Monday, November 03, 2008
Defining What A Trophy Buck Is To Me
A trophy deer means different things to different people. It’s like beauty: you recognize it when you see it.
Every outdoor magazine worthy of the name will run cover photos of some great huge bucks. Most of the television bucks seen would be considered a trophy buck to all but those record-book hunters.
I’ll shoot an occasional big buck but I also shoot small bucks as well as does. There are some bucks that do not fit the criteria of what I want to shoot. An 8-point with a basket rack of scraggly antlers doesn’t do it for me anymore. It’s a fine buck for a kid to start out with. I’ve shot my share of basket racks in the past, and if that’s all I see, I’ll move somewhere else or shoot a doe for winter meat. Shooting a buck for bragging rights doesn’t get it for me.
So what defines trophy status? What you or I think may be miles apart from what others consider a trophy buck.
A youngster on his or her first season of hunting may consider a doe or fawn a trophy, and wisely so. For most hunters who can count on one hand the number of deer they have shot and have fingers left over, may consider a forkhorn with a six-inch spread to be a trophy. Perhaps it might be a buck with 10-inch spikes.
On the other hand, many seem to set a standard of 8 points. Whether it has heavy mass or is a 1 1/2-year-old with a tiny basket rack, if it has 8 points that makes it a trophy buck to some people. Frankly, I believe any buck should be considered a trophy. Read that again if you didn’t believe it the first time around.
Setting goals is fine but for most people, once that goal is met, they ratchet their standards up still another notch. Say they want an 18-inch 8-point with heavy tines, and get it, then they will probably want a 10-point with a 20-inch spread next season.
If they score on such an animal, where do they go next? Many then lust for a 200-point buck. If they don’t get it, they are disappointed and upset, and therefore lose track of what hunting is all about and why they should be hunting. The hunt is, and always should mean, something more than a dead deer and a mass of antler bone.
Such people soon learn their hunt for bigger and supposedly better bucks will eventually end, and thus their lusting for a huge trophy will ultimately destroy all of the valid reasons they began hunting in the first place. It’s hard to keep climbing that bigger and better ladder. Sometime you will reach the top, and may not be happy with what you find.
The challenge of the hunt is far more important than the size of the animal taken. Want a really tough challenge? I’ve got one for you.
Start hunting the oldest doe on your hunting property. She will run a bow hunter around in circles. Taking an old doe that knows she is being hunted is a challenge worth taking up, and in many cases, taking that ol’ girl is more difficult than shooting a big buck.
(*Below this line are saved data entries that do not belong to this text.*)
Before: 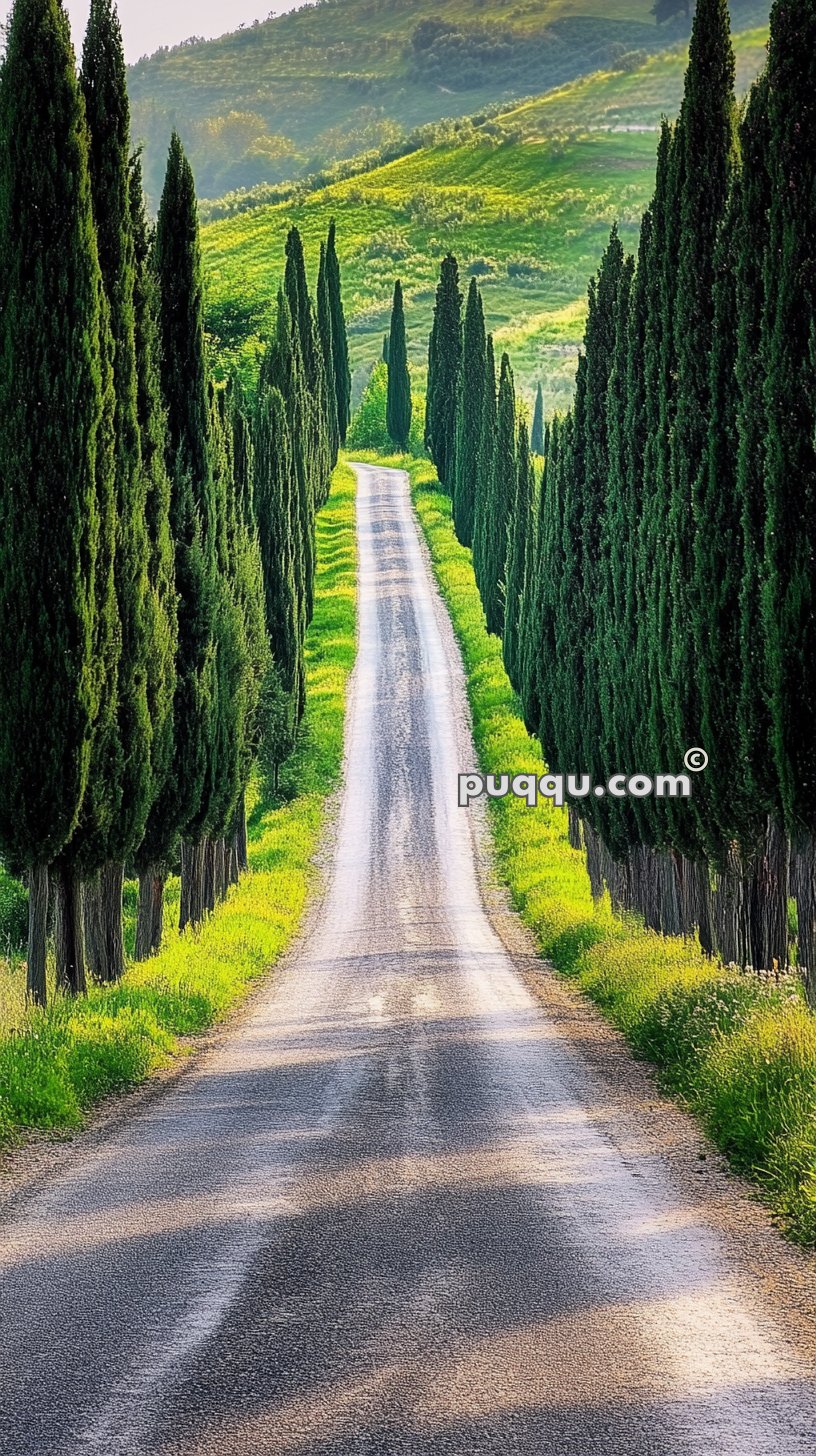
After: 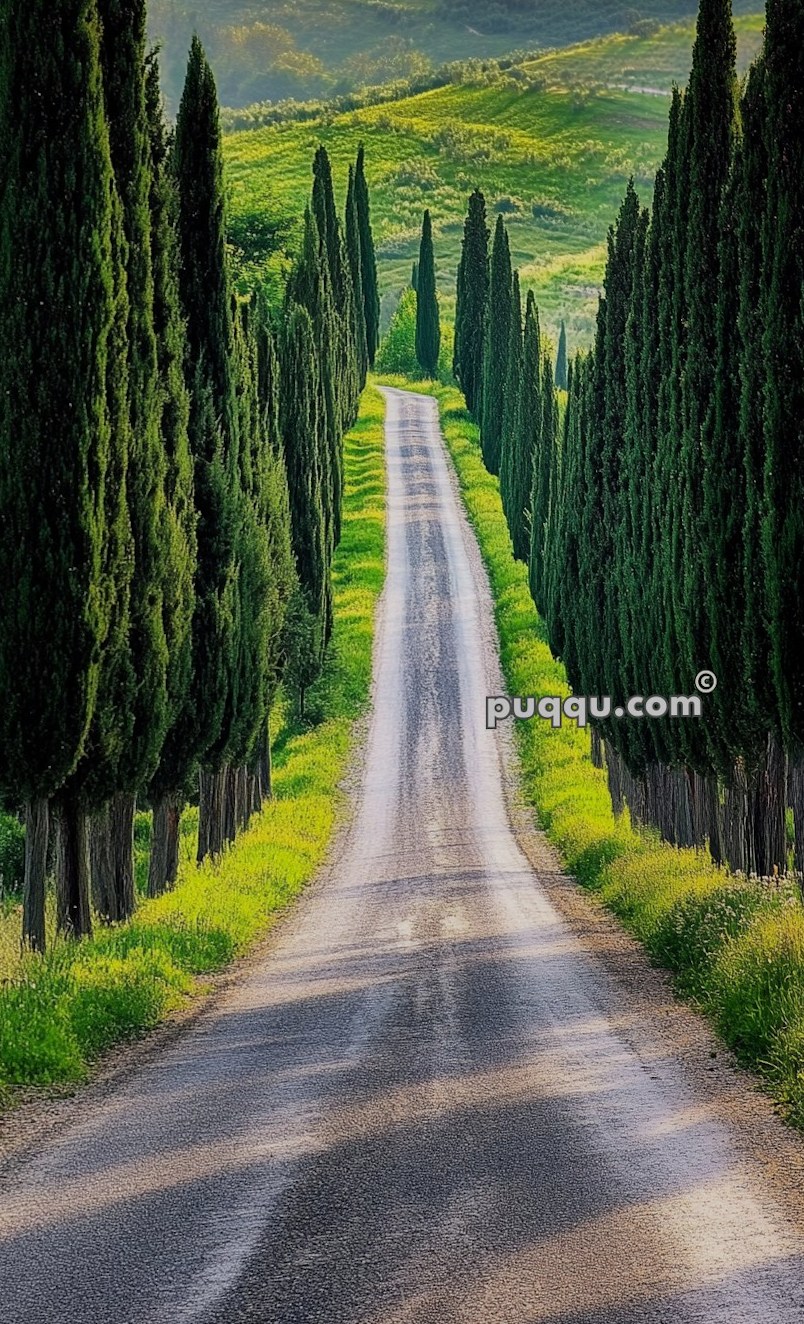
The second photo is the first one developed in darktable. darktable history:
exposure: exposure -0.492 EV, compensate highlight preservation false
haze removal: strength 0.1, compatibility mode true, adaptive false
rotate and perspective: rotation -0.013°, lens shift (vertical) -0.027, lens shift (horizontal) 0.178, crop left 0.016, crop right 0.989, crop top 0.082, crop bottom 0.918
Hunting is not about winning or losing but it is about how the hunt plays out. It’s not about the winners and losers. Hunting is so much more than just dead meat and big antlers.
Some sportsmen compare hunting to a game. This is not a game but a matter of life and death for the animal. How we look at hunting is an important part of the experience, and it may well play out to be a part of why hunting will or die in the future.
If we are to kill an animal, we must show it all due respect, and utilize that meat to nourish our bodies. We must hunt with a passion; respect that which we hunt and kill; and make any deer we kill a trophy, regardless of its size, antler spread or the number of points it wears.
We are hunters, and to us, a trophy doesn’t have to be a huge buck or a buck at all, but it must represent a personal challenge. We must be ever mindful of exactly what that animal is and what it truly means to us.
It is, and must always be, something more than antlers and meat. It must be a deep emotional moment for us, and when we learn to accept that fact, any deer taken becomes a trophy animal.